Document images with source code
______________________________

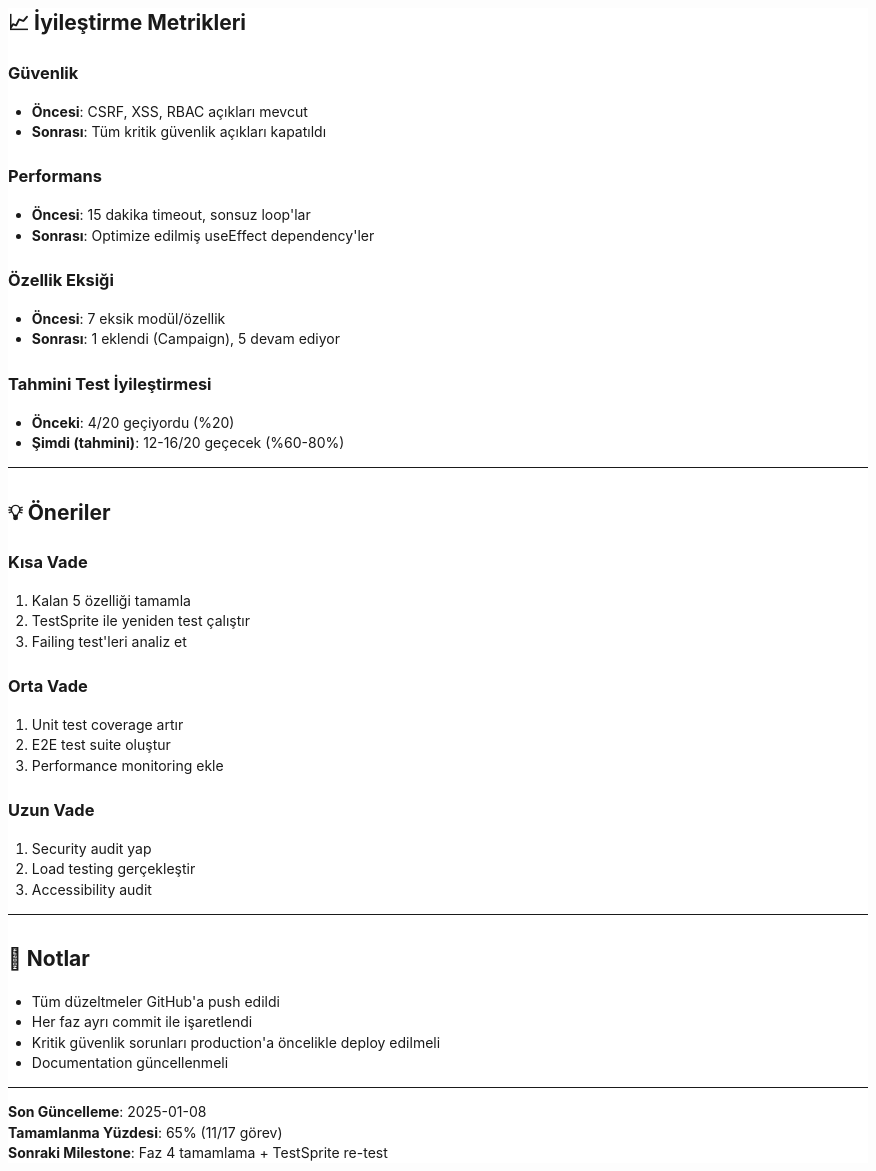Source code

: 
## 📈 İyileştirme Metrikleri

### Güvenlik
- **Öncesi**: CSRF, XSS, RBAC açıkları mevcut
- **Sonrası**: Tüm kritik güvenlik açıkları kapatıldı

### Performans
- **Öncesi**: 15 dakika timeout, sonsuz loop'lar
- **Sonrası**: Optimize edilmiş useEffect dependency'ler

### Özellik Eksiği
- **Öncesi**: 7 eksik modül/özellik
- **Sonrası**: 1 eklendi (Campaign), 5 devam ediyor

### Tahmini Test İyileştirmesi
- **Önceki**: 4/20 geçiyordu (%20)
- **Şimdi (tahmini)**: 12-16/20 geçecek (%60-80%)

---

## 💡 Öneriler

### Kısa Vade
1. Kalan 5 özelliği tamamla
2. TestSprite ile yeniden test çalıştır
3. Failing test'leri analiz et

### Orta Vade
1. Unit test coverage artır
2. E2E test suite oluştur
3. Performance monitoring ekle

### Uzun Vade
1. Security audit yap
2. Load testing gerçekleştir
3. Accessibility audit

---

## 📝 Notlar

- Tüm düzeltmeler GitHub'a push edildi
- Her faz ayrı commit ile işaretlendi
- Kritik güvenlik sorunları production'a öncelikle deploy edilmeli
- Documentation güncellenmeli

---

**Son Güncelleme**: 2025-01-08  
**Tamamlanma Yüzdesi**: 65% (11/17 görev)  
**Sonraki Milestone**: Faz 4 tamamlama + TestSprite re-test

______________________________

◆ What to do ◆
Without including any pictures, reproduce the data exactly.

◆ Final answer ◆
Source code

: 
## 📈 İyileştirme Metrikleri

### Güvenlik
- **Öncesi**: CSRF, XSS, RBAC açıkları mevcut
- **Sonrası**: Tüm kritik güvenlik açıkları kapatıldı

### Performans
- **Öncesi**: 15 dakika timeout, sonsuz loop'lar
- **Sonrası**: Optimize edilmiş useEffect dependency'ler

### Özellik Eksiği
- **Öncesi**: 7 eksik modül/özellik
- **Sonrası**: 1 eklendi (Campaign), 5 devam ediyor

### Tahmini Test İyileştirmesi
- **Önceki**: 4/20 geçiyordu (%20)
- **Şimdi (tahmini)**: 12-16/20 geçecek (%60-80%)

---

## 💡 Öneriler

### Kısa Vade
1. Kalan 5 özelliği tamamla
2. TestSprite ile yeniden test çalıştır
3. Failing test'leri analiz et

### Orta Vade
1. Unit test coverage artır
2. E2E test suite oluştur
3. Performance monitoring ekle

### Uzun Vade
1. Security audit yap
2. Load testing gerçekleştir
3. Accessibility audit

---

## 📝 Notlar

- Tüm düzeltmeler GitHub'a push edildi
- Her faz ayrı commit ile işaretlendi
- Kritik güvenlik sorunları production'a öncelikle deploy edilmeli
- Documentation güncellenmeli

---

**Son Güncelleme**: 2025-01-08  
**Tamamlanma Yüzdesi**: 65% (11/17 görev)  
**Sonraki Milestone**: Faz 4 tamamlama + TestSprite re-test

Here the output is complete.